In general, expect data like:
- business name
- address
- website
- phone
- rating
- reviews
- social profiles when found
- emails when found
But do not assume every actor will give you:
- owner names
- verified emails
- phone line type
- website page text
- a promoted "best email"
- clean outreach-ready CSV columns
You may be able to build that pipeline yourself. That is the point of Apify. It is flexible.
But if your goal is just "I need a lead list I can use today," flexibility can turn into extra work.
How to choose the right method
Use the manual method when:
- you only need a small list
- you have more time than budget
- you want to test whether a niche publishes emails
- you do not need owner names for every record
Use LocalProspects when:
- you need hundreds or thousands of local leads
- you care about owner names
- you care about email verification
- you want phone type for calling or SMS strategy
- you want social links and website text
- you want a CSV you can actually use for outreach
Use Apify when:
- you are technical
- you want API-driven scraping infrastructure
- you are comfortable testing actors
- you can handle verification, cleanup, and enrichment yourself
- you need a custom workflow instead of a productized lead list
What fields matter most in the final CSV
Do not judge a scraping method by whether it found one email.
Judge it by whether the final CSV can support your outreach workflow.
These are the columns I care about most:
| Field | Why it matters |
|---|---|
| Business name | Needed for dedupe, CRM, and personalization |
| Website | Source for email, owner name, and context |
| Google Business Profile URL | Lets you verify the listing and review data |
| Owner name | Makes outreach feel less generic when accurate |
| Main cold email field | |
| Email status | Helps avoid bad bounce rates |
| Phone | Needed for calling and SMS workflows |
| Phone type | Mobile, landline, and VoIP should be treated differently |
| Social profiles | Useful for DM outreach and legitimacy checks |
| Website text | Useful for AI personalization and lead scoring |
| Rating and reviews | Helps prioritize stronger or weaker prospects |
For cold email, the biggest mistake is sending to every scraped address without checking quality.
At minimum, separate:
- verified emails
- unverified emails
- catch-all emails
- role-based emails like
info@orsupport@ - free-provider emails like Gmail or Yahoo
- invalid emails
You do not need perfect data. You do need to know what kind of data you are sending to.

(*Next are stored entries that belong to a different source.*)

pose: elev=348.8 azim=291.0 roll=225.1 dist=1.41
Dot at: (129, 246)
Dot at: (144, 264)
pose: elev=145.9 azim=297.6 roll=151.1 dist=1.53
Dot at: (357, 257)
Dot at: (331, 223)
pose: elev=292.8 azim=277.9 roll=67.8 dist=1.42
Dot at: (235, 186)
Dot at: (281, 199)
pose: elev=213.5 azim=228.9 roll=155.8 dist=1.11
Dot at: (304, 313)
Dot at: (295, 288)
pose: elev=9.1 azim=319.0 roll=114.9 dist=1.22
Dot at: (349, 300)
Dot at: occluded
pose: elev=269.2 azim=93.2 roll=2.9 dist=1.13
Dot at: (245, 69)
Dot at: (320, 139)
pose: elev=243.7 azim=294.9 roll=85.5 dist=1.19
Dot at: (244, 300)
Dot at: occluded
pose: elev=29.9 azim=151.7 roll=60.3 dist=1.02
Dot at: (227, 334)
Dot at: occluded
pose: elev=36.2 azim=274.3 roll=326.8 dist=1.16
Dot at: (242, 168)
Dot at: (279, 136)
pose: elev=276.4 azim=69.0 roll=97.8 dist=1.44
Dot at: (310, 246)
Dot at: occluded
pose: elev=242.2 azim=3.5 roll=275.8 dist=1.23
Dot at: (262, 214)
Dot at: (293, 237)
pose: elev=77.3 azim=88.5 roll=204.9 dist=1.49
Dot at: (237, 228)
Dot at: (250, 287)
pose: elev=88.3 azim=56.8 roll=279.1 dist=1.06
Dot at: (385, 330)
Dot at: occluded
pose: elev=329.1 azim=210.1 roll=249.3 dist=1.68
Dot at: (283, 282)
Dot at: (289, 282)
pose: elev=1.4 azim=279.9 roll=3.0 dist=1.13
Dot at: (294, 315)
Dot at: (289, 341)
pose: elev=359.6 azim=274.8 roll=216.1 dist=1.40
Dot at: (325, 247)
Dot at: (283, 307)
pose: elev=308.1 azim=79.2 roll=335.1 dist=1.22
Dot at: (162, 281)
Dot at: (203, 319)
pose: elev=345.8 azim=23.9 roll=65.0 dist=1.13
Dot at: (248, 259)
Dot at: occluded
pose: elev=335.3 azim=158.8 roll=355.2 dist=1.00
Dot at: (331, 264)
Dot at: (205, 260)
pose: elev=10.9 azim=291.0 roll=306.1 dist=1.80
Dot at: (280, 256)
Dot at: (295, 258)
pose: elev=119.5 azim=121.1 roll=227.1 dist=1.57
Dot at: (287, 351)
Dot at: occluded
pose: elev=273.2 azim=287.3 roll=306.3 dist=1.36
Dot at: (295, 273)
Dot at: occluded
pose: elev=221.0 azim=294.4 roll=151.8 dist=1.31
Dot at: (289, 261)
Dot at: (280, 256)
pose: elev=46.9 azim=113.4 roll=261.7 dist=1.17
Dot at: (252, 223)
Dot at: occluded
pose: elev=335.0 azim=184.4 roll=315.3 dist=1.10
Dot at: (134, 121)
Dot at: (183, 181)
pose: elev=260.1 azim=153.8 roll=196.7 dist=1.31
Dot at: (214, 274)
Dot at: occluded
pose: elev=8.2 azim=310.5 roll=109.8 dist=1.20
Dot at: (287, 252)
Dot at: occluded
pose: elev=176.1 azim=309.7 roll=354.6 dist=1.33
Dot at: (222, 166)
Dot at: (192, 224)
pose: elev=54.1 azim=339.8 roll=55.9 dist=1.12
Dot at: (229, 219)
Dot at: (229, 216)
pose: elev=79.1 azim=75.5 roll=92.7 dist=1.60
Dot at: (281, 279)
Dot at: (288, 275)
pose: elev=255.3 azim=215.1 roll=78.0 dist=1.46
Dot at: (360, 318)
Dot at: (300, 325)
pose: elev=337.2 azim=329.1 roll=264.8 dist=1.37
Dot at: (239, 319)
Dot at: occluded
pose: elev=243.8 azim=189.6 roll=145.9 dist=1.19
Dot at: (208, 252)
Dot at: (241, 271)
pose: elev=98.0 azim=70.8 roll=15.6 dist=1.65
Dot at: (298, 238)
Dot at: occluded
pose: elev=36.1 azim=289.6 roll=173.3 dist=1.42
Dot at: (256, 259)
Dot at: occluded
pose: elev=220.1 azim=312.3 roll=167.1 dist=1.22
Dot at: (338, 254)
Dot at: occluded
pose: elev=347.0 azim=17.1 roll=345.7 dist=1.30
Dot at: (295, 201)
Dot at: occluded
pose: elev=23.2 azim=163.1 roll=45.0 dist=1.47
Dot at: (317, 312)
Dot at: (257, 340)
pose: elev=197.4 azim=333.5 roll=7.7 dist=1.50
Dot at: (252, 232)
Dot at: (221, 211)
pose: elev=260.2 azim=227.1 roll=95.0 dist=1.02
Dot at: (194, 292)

A simple workflow that works
Here is the practical version I would use:
- Pick a niche and city.
- Run a small test first.
- Check the email fill rate.
- Check the owner-name fill rate.
- Inspect 20 random records manually.
- Remove bad matches, franchises, and irrelevant businesses.
- Keep only records with enough contact quality for your channel.
- Use website text to write a specific first line.
- Export into your CRM or sending tool.
- Track replies by niche and city so you know what is actually working.
The manual method is good for step one testing.
LocalProspects is good when the test works and you want volume.
Apify is good when you want to build your own pipeline around the scrape.
Final recommendation
If you are doing this once for a tiny list, use a browser email extractor and a spreadsheet.
If you want a real outreach dataset with emails, owner names, phone type, social profiles, and website context, use LocalProspects.
If you want to engineer your own system, use Apify and be ready to handle the missing pieces yourself.
The scrape is not the hard part anymore.
The hard part is getting enough clean context to know who to contact, how to contact them, and what to say.